Is there a good reason to update if everything's working fine with 10.1?

My primary concern is the EoL date, and it's currently December 31, 2016 for both of them.

I see a fair number of hardware errors with 10.2, and we have some weird hardware, so I'd rather not update if there's no significant benefit to it.

I note that 10.1 is considered to be an "Extended" release, whereas 10.2 is "Normal".  Should that affect my decision?  Should I wait and see if 10.3 will be Extended and then upgrade?

Obviously, in any case, I will keep the patch levels up-to-date.


----------



## SirDice (Aug 27, 2015)

noodlefling said:


> Is there a good reason to update if everything's working fine with 10.1?


Nope. Don't try to fix what isn't broken 



> I note that 10.1 is considered to be an "Extended" release, whereas 10.2 is "Normal".  Should that affect my decision?  Should I wait and see if 10.3 will be Extended and then upgrade?

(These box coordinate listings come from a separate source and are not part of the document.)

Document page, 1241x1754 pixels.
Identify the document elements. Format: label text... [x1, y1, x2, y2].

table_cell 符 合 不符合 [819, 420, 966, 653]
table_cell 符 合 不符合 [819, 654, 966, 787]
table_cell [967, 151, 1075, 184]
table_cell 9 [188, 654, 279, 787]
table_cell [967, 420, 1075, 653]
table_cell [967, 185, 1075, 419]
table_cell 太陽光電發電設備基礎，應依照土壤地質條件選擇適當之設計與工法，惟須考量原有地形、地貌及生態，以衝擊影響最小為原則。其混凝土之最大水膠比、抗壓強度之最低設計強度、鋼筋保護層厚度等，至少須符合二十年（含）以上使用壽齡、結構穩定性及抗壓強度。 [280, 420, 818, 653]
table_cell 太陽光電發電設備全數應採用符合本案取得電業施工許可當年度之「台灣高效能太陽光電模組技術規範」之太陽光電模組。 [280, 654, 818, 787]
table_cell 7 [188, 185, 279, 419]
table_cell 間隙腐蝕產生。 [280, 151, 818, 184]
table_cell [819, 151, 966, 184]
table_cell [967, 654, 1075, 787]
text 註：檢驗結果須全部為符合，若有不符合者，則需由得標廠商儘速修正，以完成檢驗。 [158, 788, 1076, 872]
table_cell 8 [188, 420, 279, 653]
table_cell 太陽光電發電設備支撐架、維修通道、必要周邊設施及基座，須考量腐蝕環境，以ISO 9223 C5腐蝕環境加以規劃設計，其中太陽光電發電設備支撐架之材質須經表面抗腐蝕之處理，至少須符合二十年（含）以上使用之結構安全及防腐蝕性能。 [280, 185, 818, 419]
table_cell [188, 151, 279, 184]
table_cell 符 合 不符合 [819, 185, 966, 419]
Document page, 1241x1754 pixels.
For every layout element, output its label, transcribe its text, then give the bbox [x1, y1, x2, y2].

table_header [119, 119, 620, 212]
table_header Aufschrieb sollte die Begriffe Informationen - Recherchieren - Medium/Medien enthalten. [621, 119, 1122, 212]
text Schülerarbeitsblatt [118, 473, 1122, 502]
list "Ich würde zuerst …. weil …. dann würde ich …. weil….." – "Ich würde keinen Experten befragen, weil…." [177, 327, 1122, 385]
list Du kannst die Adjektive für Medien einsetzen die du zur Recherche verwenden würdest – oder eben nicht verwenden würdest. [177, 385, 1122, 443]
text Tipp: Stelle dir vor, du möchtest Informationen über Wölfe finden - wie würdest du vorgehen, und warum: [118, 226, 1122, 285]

Recently the support period changed but I think this will be from 11.0-RELEASE onward. The 'old' support model had extended support for 'odd' numbered minor versions, like .1 and .3. So expect 10.3-RELEASE to have extended support (2 years).


----------



## noodlefling (Aug 27, 2015)

SirDice said:


> Nope. Don't try to fix what isn't broken


Thanks.  It's always good to hear that the easiest, safest choice is also the right one!


----------



## erdos (Aug 29, 2015)

What's new in 10.2-RELEASE?


----------



## protocelt (Aug 29, 2015)

erdos said:


> What's new in 10.2-RELEASE?


Please see the release notes: https://www.freebsd.org/releases/10.2R/relnotes.html


----------



## gkontos (Aug 29, 2015)

SirDice said:


> Nope. Don't try to fix what isn't broken



Please elaborate if you can, I had the same answers from different sources, in regards to my storage box. I really want to know why....


----------